Consolidated restaurant operating margin, a non-GAAP measure1, decreased by 390 basis points to 15.8 percent of sales in the fourth quarter of 2017, compared with 19.7 percent of sales in the year-ago quarter. Restaurant operating margin for Jack in the Box company restaurants, a non-GAAP measure1, decreased 180 basis points to 19.2 percent of sales. The decrease was due primarily to sales deleverage, higher repairs and maintenance costs and higher labor costs including wage inflation, which were partially offset by a decrease in food and packaging costs as a percentage of sales and the benefit of refranchising activities in 2017. The decrease in food and packaging costs as a percentage of sales resulted from favorable product mix changes and menu price increases, partially offset by commodity inflation of approximately 3.3 percent in the quarter. Restaurant operating margin for Qdoba company restaurants, a non-GAAP measure1, decreased 610 basis points to 11.2 percent of sales. The decrease was due primarily to the impact of new restaurant openings, an increase in food and packaging costs, sales deleverage, and the impact of wage inflation. The increase in food and packaging costs as a percentage of sales was impacted by unfavorable product mix, operating inefficiencies and commodity inflation of approximately 3.6 percent in the quarter, including a more than 50 percent spike in avocado prices, partially offset by a decrease in discounting.

Franchise margin, a non-GAAP measure1, as a percentage of total franchise revenues decreased to 52.2 percent in the fourth quarter from 53.7 percent in the prior year quarter. The decrease was due primarily to a decrease in rental revenues and royalties related to the 50 franchise-operated Jack in the Box restaurants the company took over in the second and third quarters of fiscal 2017, and an increase in franchise support and other costs. These decreases were partially offset by higher franchise fees related to the sale of 60 company-operated Jack in the Box restaurants to franchisees in the fourth quarter, as well as higher rental revenues and royalties related to the refranchising of 178 Jack in the Box restaurants in the second, third and fourth quarters of fiscal 2017.

SG&A expense for the fourth quarter decreased by $12.4 million and was 10.6 percent of revenues as compared to 12.1 percent in the prior year quarter. Key items contributing to the decrease were the impact of the company's restructuring activities, a $6.4 million decrease in incentive compensation, a $3.0 million decrease related to the 53rd week in the prior year, a $2.1 million decrease in pension and postretirement benefits, and mark-to-market adjustments on investments supporting the company's non-qualified retirement plans resulting in a $0.7 million year-over-year decrease in SG&A.

____________________________
(1) Restaurant operating margin and franchise margin are non-GAAP measures. These non-GAAP measures are reconciled to consolidated earnings from operations, the most comparable GAAP measure, in the attachment to this release. See "Reconciliation of Non-GAAP Measurements to GAAP Results."

Interest expense, net, increased by $3.0 million in the fourth quarter due to increased leverage and a higher effective interest rate for 2017.

The tax rate for the fourth quarter of 2017 was 38.1 percent versus 35.6 percent for the fourth quarter of 2016. The higher tax rate was due primarily to an increase in state taxes and an overall decrease in tax credits.

• DATA SECTION

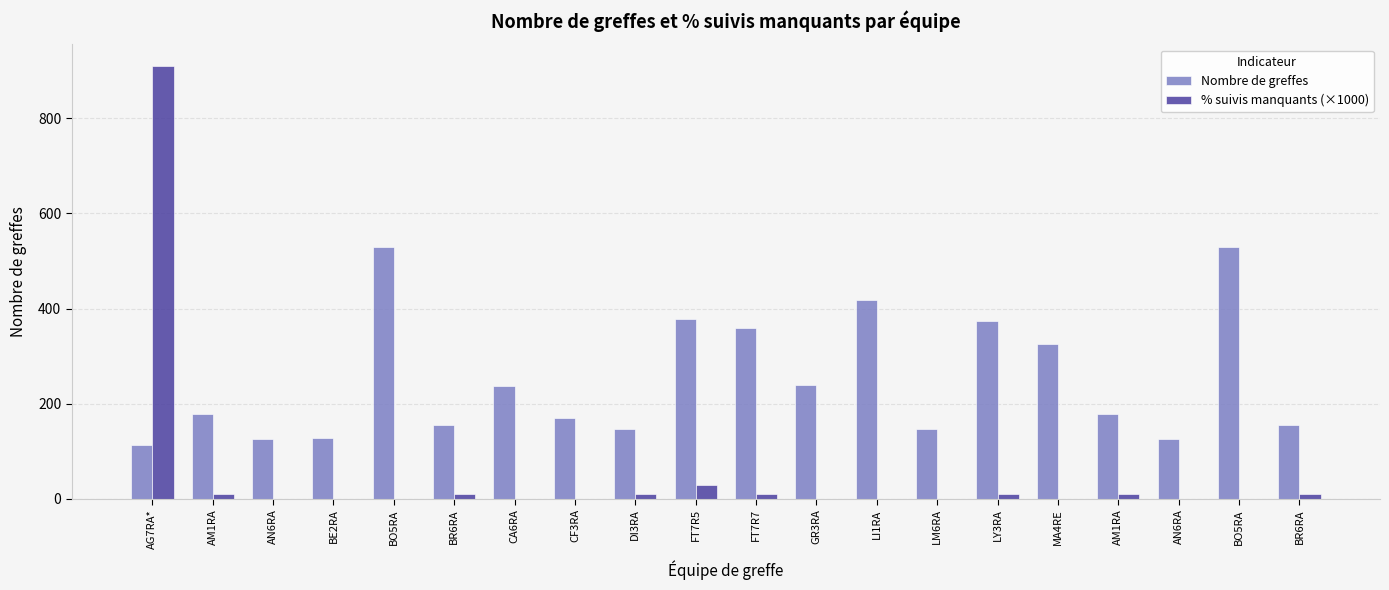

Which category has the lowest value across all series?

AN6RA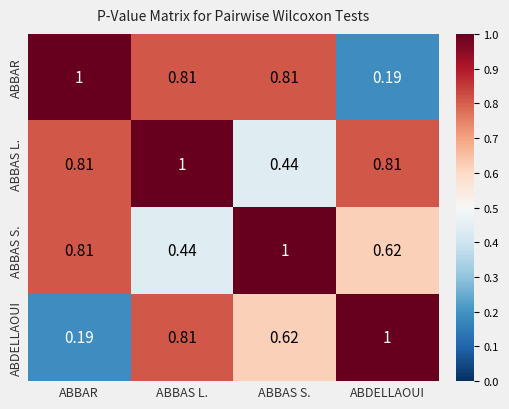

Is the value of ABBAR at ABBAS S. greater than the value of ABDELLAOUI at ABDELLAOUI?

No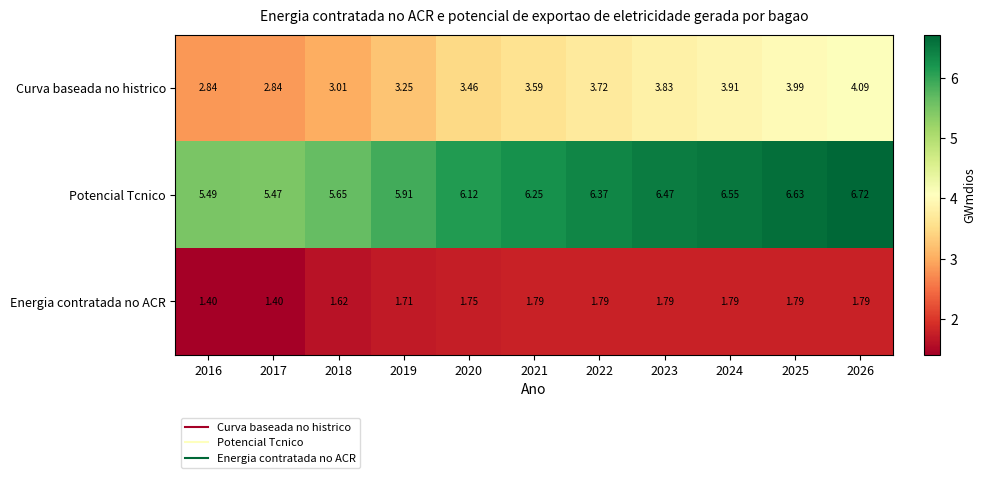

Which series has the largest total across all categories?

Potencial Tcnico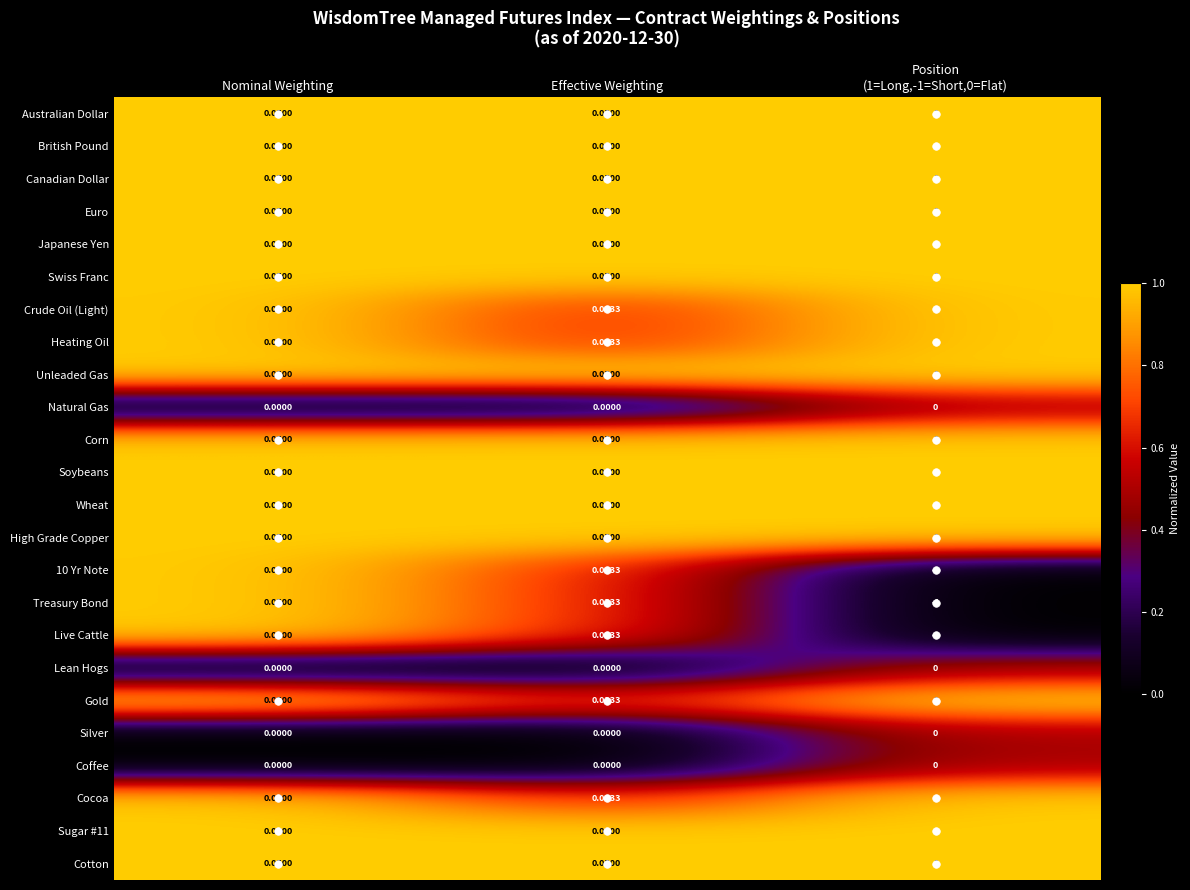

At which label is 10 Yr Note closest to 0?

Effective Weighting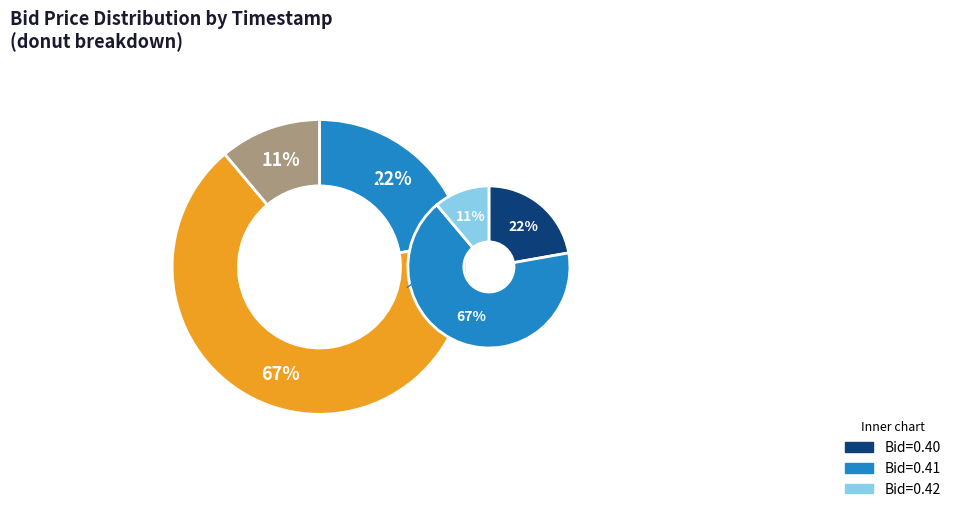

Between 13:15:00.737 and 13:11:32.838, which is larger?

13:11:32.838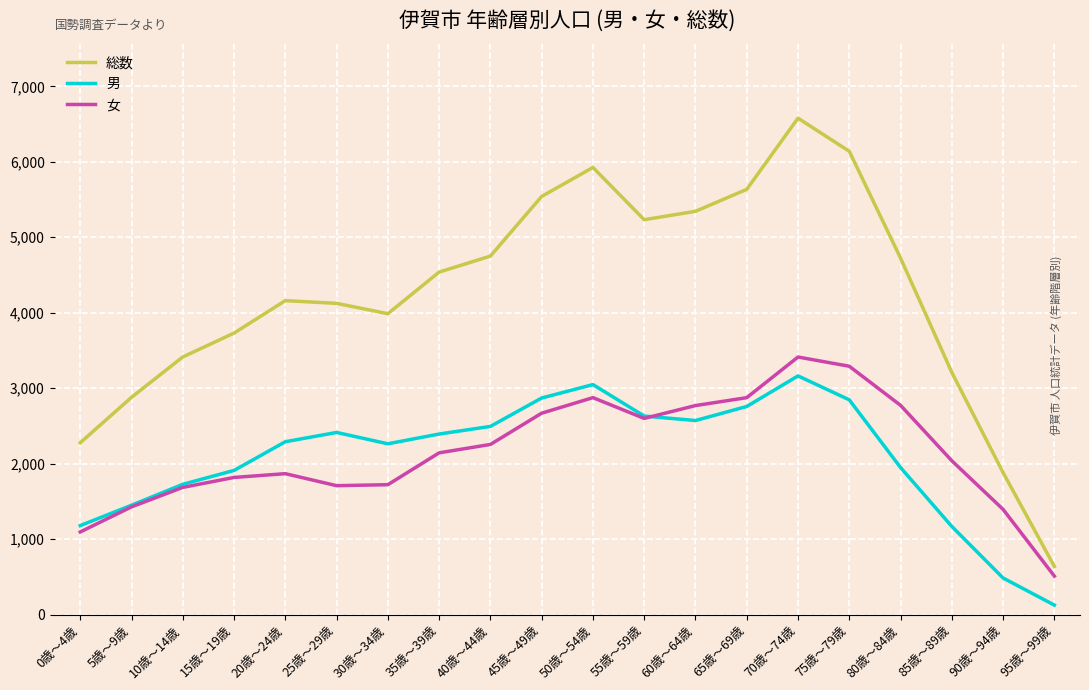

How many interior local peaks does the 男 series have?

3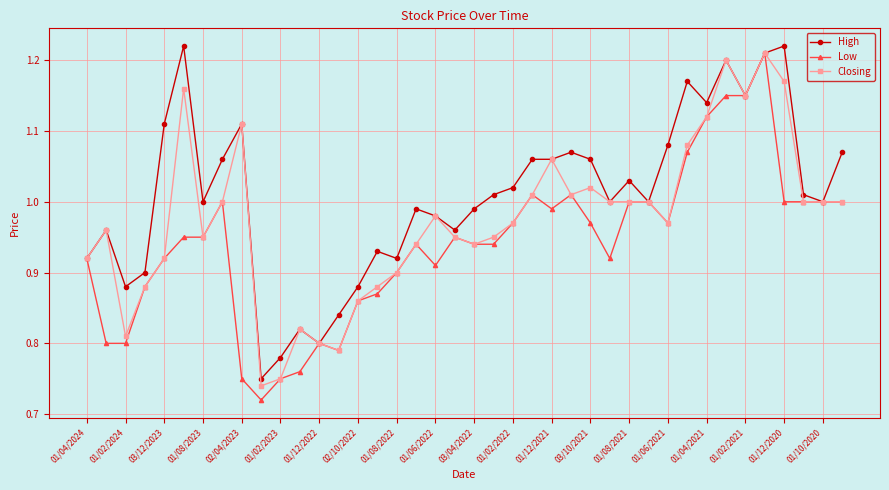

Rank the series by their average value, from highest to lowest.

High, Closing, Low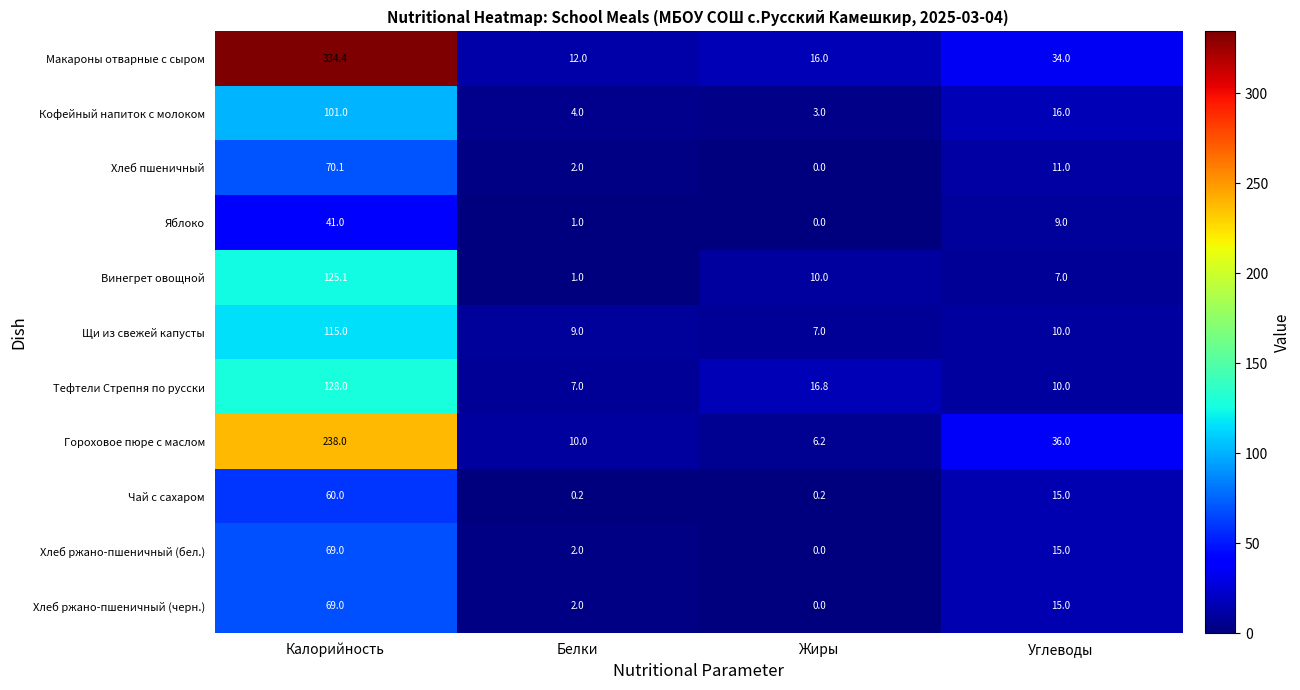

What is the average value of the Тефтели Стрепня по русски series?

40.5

• EXERCISE GOAL
Please extend the text on fourth-quarter 2017 financial results, beginning right after its final sentence. The lines shown above are not needed for this work.

• RESULT
Capital Allocation

The company did not repurchase any shares of its common stock in the fourth quarter of 2017 due to the evaluation of potential alternatives with respect to Qdoba. During fiscal year 2017, the company repurchased approximately 3,220,000 shares at an average price of $101.59 per share for an aggregate cost of $327.2 million. The company currently has approximately $181.0 million remaining under stock buyback programs authorized by the company's Board of Directors that expire in November 2018.

Conference Call

The company will host a conference call for financial analysts and investors on Thursday, November 30, 2017, beginning at 8:30 a.m. PT (11:30 a.m. ET). The conference call will be broadcast live over the Internet via the Jack in the Box Inc. corporate website. To access the live call through the Internet, log onto the Investors section of the Jack in the Box Inc. website at http://investors.jackinthebox.com at least 15 minutes prior to the event in order to download and install any necessary audio software. A replay of the call will be available through the Jack in the Box Inc. corporate website for 21 days, beginning at approximately 11:30 a.m. PT on November 30, 2017.

About Jack in the Box Inc.

Jack in the Box Inc. (NASDAQ: JACK), based in San Diego, is a restaurant company that operates and franchises Jack in the Box® restaurants, one of the nation’s largest hamburger chains, with more than 2,200 restaurants in 21 states and Guam. Additionally, through a wholly owned subsidiary, the company operates and franchises QDOBA MEXICAN EATS®, a leader in fast-casual dining, with more than 700 restaurants in 47 states, the District of Columbia and Canada. For more information on Jack in the Box and QDOBA, including franchising opportunities, visit www.jackinthebox.com or www.qdoba.com.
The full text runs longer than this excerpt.